The library implements a context-free grammar parser using Earleys algorithm on top of a lexer based on derivatives of regular expressions. Mask computation is achieved by traversing the prefix tree (trie) of all possible tokens, leveraging highly optimized code.

Grammars can be also used to speed up decode via fast-forward tokens.

Comparison and performance

See MaskBench in JSON Schema Bench for detailed performance comparisons.

LM-format-enforcer and llama.cpp grammars are similar to llguidance in that they dynamically build token masks for every step of the decoding process. Both are significantly slower - the former due to clean Python code and the latter due to the lack of a lexer and use of a backtracking parser, which, while elegant, is inefficient.

Outlines builds an automaton from constraints and then pre-computes token masks for all automaton states, potentially making sampling fast but inherently limiting constraint complexity and introducing significant startup cost and memory overhead. Llguidance computes token masks on the fly and has essentially no startup cost. The lexers automata in llguidance are built lazily and are typically much smaller, as the context-free grammar imposes the top-level structure.

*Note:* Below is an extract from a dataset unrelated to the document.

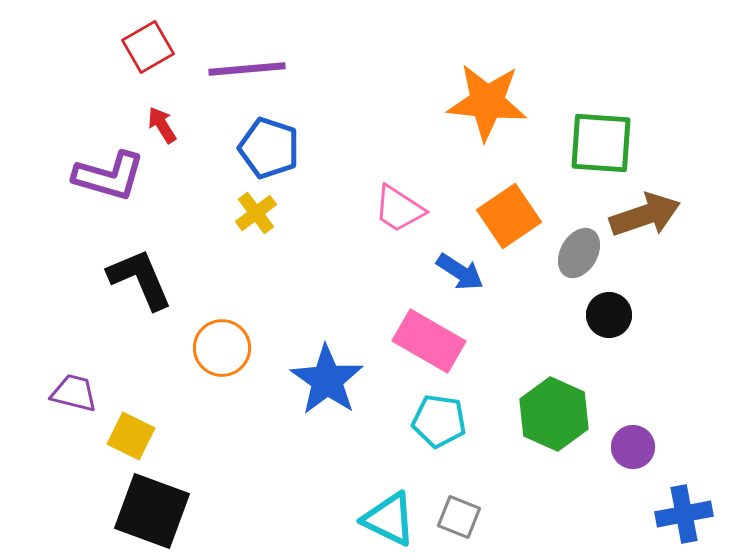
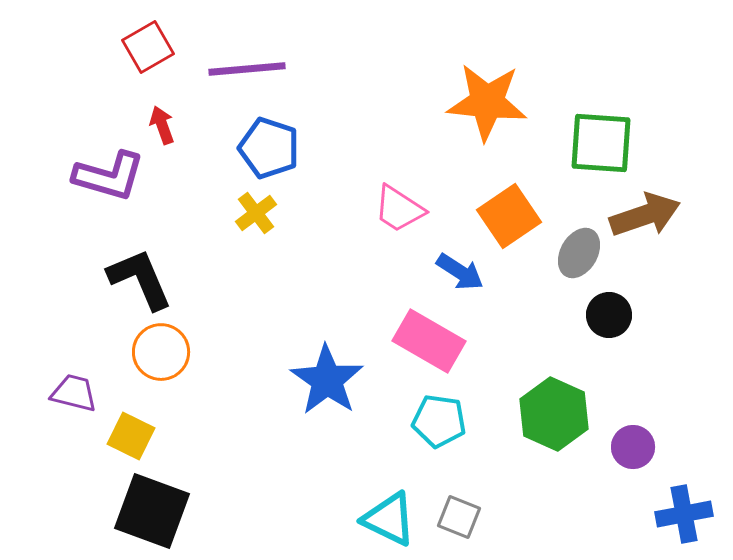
red arrow: rotated 12 degrees clockwise
orange circle: moved 61 px left, 4 px down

XGrammar follows an approach similar to llama.cpp (explicit stack-based, character-level parser) with additional pre-computation of certain token masks, similar to Outlines. The pre-computation often runs into seconds, and sometimes minutes. If the pre-computation works well for a given input, the masks are computed quickly (under 8μs in half of masks we tested), however if it doesn't fit the particular input, the mask computation times can run to tens or hundreds of milliseconds.

In llguidance, the full mask computation for a typical JSON schema takes about 1.5ms (for 128k tokenizer). However, very often the "slicer" optimization applies, and thus the avarage mask computation in JSON Schema Bench (2.5M tokens, 10k schemas) is under 50μs, with less than 1% of masks taking longer than 1ms, and 0.001% taking longer than 10ms (but still shorter than 30ms). The optimization doesn't involve any significant pre-computation.

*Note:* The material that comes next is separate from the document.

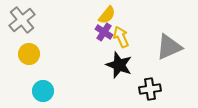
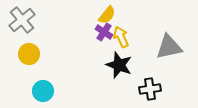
gray triangle: rotated 12 degrees clockwise
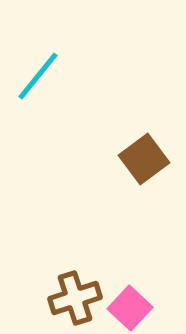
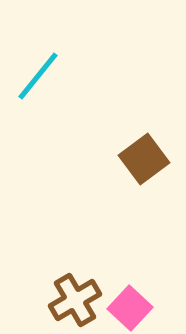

Thus, with 16 cores and a 10ms forward pass, llguidance can handle batch sizes up to 3200 without slowing down the model. (Note that a 10ms forward pass for small batch sizes typically increases to 20ms+ for batch sizes of 100-200.)

Building

If you just need the C or Rust library (llguidance), check the parser directory.

For Python bindings:

  • install python 3.9 or later; very likely you'll need a virtual env/conda
  • run ./scripts/install-deps.sh
  • to build and after any changes, run ./scripts/test-guidance.sh

This builds the Python bindings for the library and runs the tests (which mostly live in the Guidance repo - it will clone it).

Contributing

This project welcomes contributions and suggestions. Most contributions require you to agree to a Contributor License Agreement (CLA) declaring that you have the right to, and actually do, grant us the rights to use your contribution. For details, visit https://cla.opensource.microsoft.com.

When you submit a pull request, a CLA bot will automatically determine whether you need to provide a CLA and decorate the PR appropriately (e.g., status check, comment). Simply follow the instructions provided by the bot. You will only need to do this once across all repos using our CLA.

This project has adopted the Microsoft Open Source Code of Conduct. For more information see the Code of Conduct FAQ or contact opencode@microsoft.com with any additional questions or comments.

Trademarks

This project may contain trademarks or logos for projects, products, or services. Authorized use of Microsoft trademarks or logos is subject to and must follow Microsoft's Trademark & Brand Guidelines. Use of Microsoft trademarks or logos in modified versions of this project must not cause confusion or imply Microsoft sponsorship. Any use of third-party trademarks or logos are subject to those third-party's policies.